PROBLEM DETAILS: Starting at the line that holds "4. Question: If" and stopping at the line that holds "Answer: Yes, borrowers can apply", restate the records below word for word, with both of those lines included.

..............................

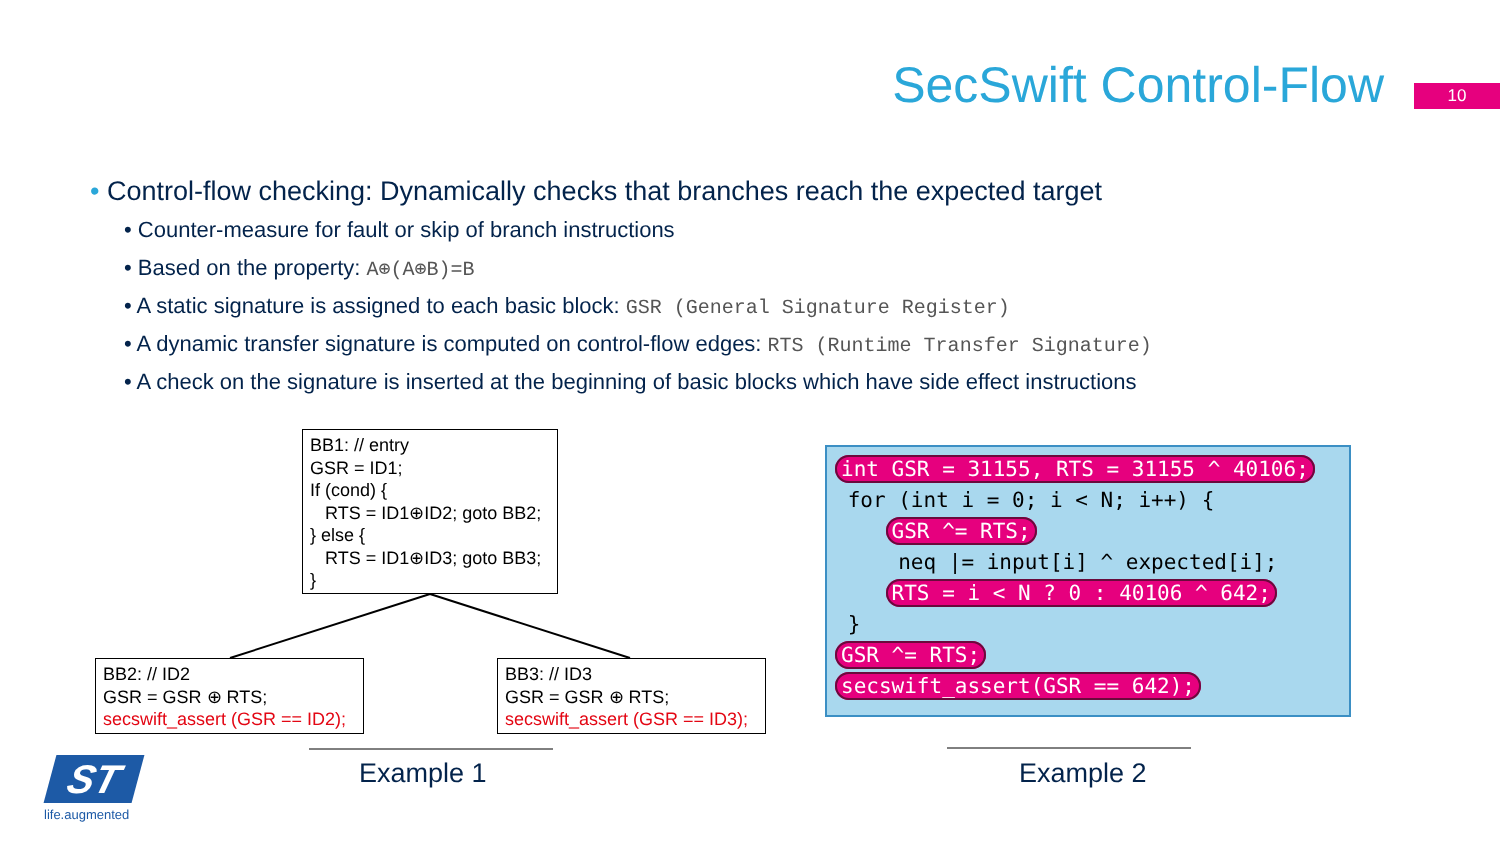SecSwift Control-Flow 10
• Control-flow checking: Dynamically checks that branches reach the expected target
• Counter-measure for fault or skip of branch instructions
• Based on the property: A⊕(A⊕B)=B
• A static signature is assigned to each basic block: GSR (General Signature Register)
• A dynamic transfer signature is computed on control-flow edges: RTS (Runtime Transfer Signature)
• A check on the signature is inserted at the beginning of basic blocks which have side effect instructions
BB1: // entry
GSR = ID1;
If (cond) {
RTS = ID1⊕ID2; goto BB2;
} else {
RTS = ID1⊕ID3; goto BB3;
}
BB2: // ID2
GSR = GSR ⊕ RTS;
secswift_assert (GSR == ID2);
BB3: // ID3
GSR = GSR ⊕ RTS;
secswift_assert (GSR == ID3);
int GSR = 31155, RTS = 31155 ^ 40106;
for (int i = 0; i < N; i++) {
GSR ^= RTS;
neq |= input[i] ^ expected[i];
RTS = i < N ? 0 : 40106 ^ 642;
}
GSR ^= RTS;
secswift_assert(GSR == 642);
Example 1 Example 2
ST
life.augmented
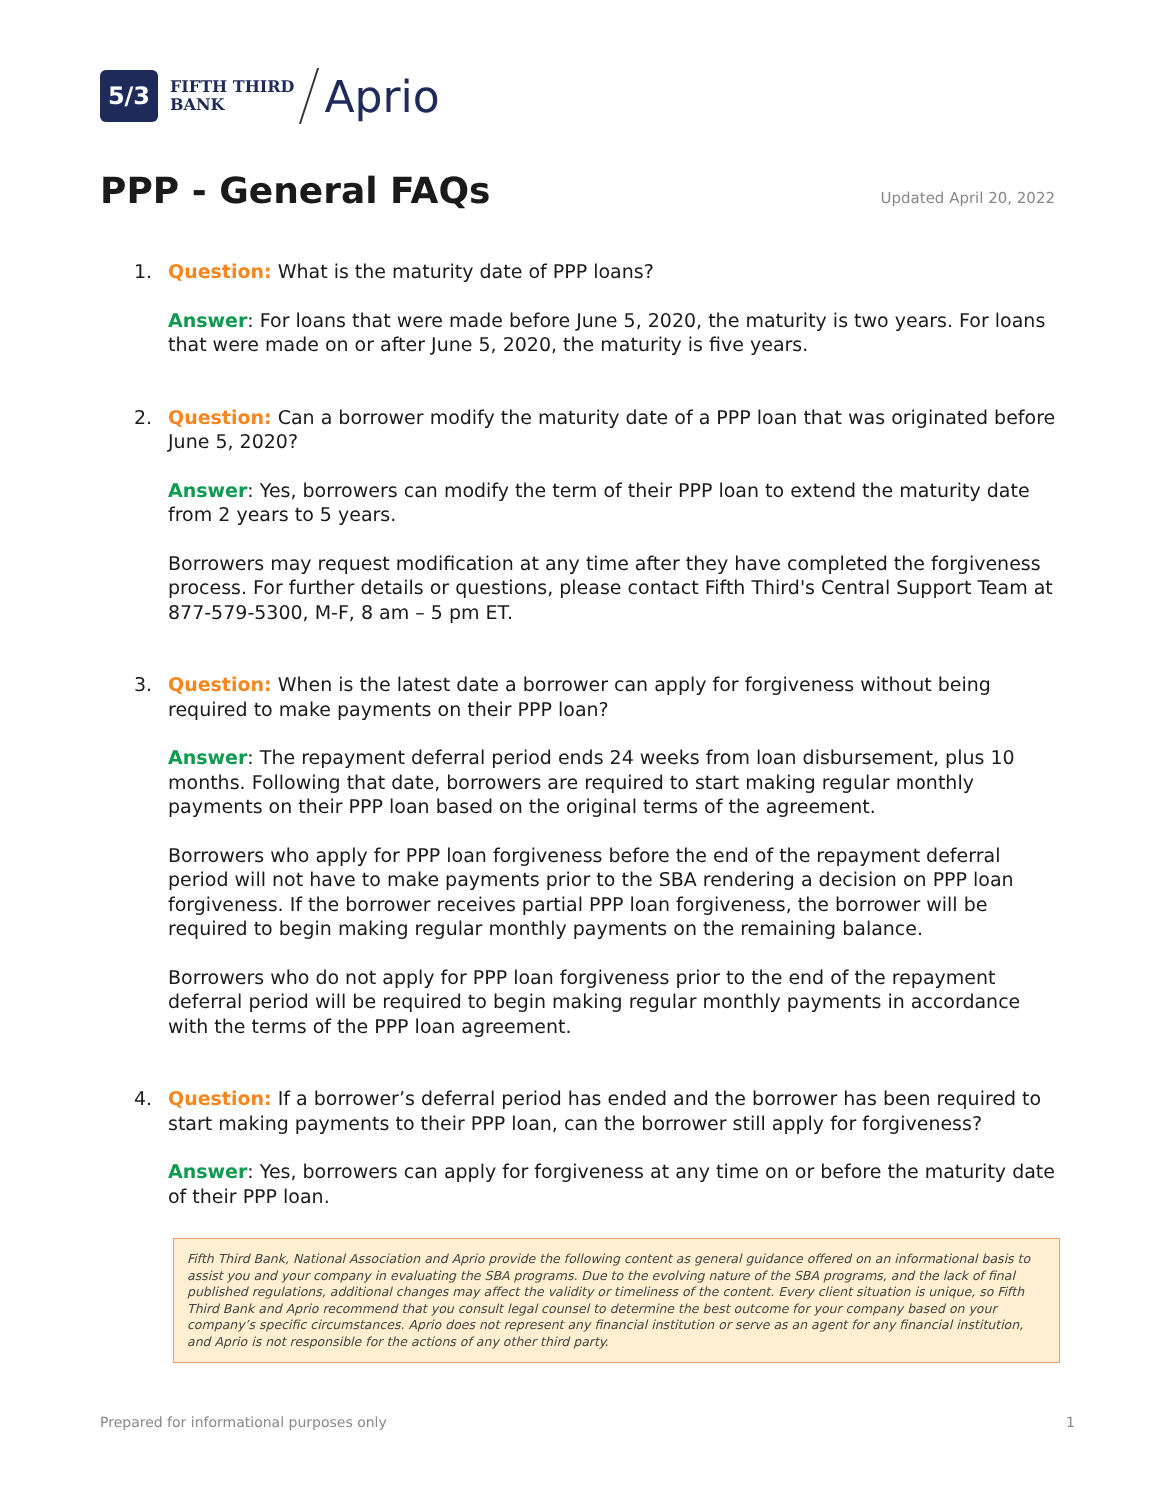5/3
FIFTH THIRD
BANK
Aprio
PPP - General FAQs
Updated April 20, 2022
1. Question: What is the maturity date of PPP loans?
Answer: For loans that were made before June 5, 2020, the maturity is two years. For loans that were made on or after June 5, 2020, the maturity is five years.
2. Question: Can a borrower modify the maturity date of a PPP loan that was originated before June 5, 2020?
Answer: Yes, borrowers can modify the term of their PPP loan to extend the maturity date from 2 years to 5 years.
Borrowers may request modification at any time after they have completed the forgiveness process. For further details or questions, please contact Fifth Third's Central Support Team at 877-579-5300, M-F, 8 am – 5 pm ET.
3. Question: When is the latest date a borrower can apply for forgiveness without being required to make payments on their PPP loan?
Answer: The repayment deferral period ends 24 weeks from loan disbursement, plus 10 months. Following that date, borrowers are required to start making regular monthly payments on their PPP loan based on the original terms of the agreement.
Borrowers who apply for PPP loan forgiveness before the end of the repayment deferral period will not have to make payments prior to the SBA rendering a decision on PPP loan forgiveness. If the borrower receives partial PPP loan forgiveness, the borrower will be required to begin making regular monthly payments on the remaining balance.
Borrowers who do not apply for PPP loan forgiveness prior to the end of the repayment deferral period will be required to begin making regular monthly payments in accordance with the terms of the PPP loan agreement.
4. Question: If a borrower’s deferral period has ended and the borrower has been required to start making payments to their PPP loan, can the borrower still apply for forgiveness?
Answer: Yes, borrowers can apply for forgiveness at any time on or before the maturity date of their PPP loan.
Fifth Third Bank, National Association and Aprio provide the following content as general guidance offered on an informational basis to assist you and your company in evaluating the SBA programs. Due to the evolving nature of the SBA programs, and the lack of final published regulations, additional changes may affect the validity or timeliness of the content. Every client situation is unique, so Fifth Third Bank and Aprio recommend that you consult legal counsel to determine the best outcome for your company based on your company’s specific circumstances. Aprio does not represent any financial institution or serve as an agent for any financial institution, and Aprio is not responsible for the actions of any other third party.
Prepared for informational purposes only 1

..............................

RESULT BELOW:
4. Question: If a borrower’s deferral period has ended and the borrower has been required to start making payments to their PPP loan, can the borrower still apply for forgiveness?
Answer: Yes, borrowers can apply for forgiveness at any time on or before the maturity date of their PPP loan.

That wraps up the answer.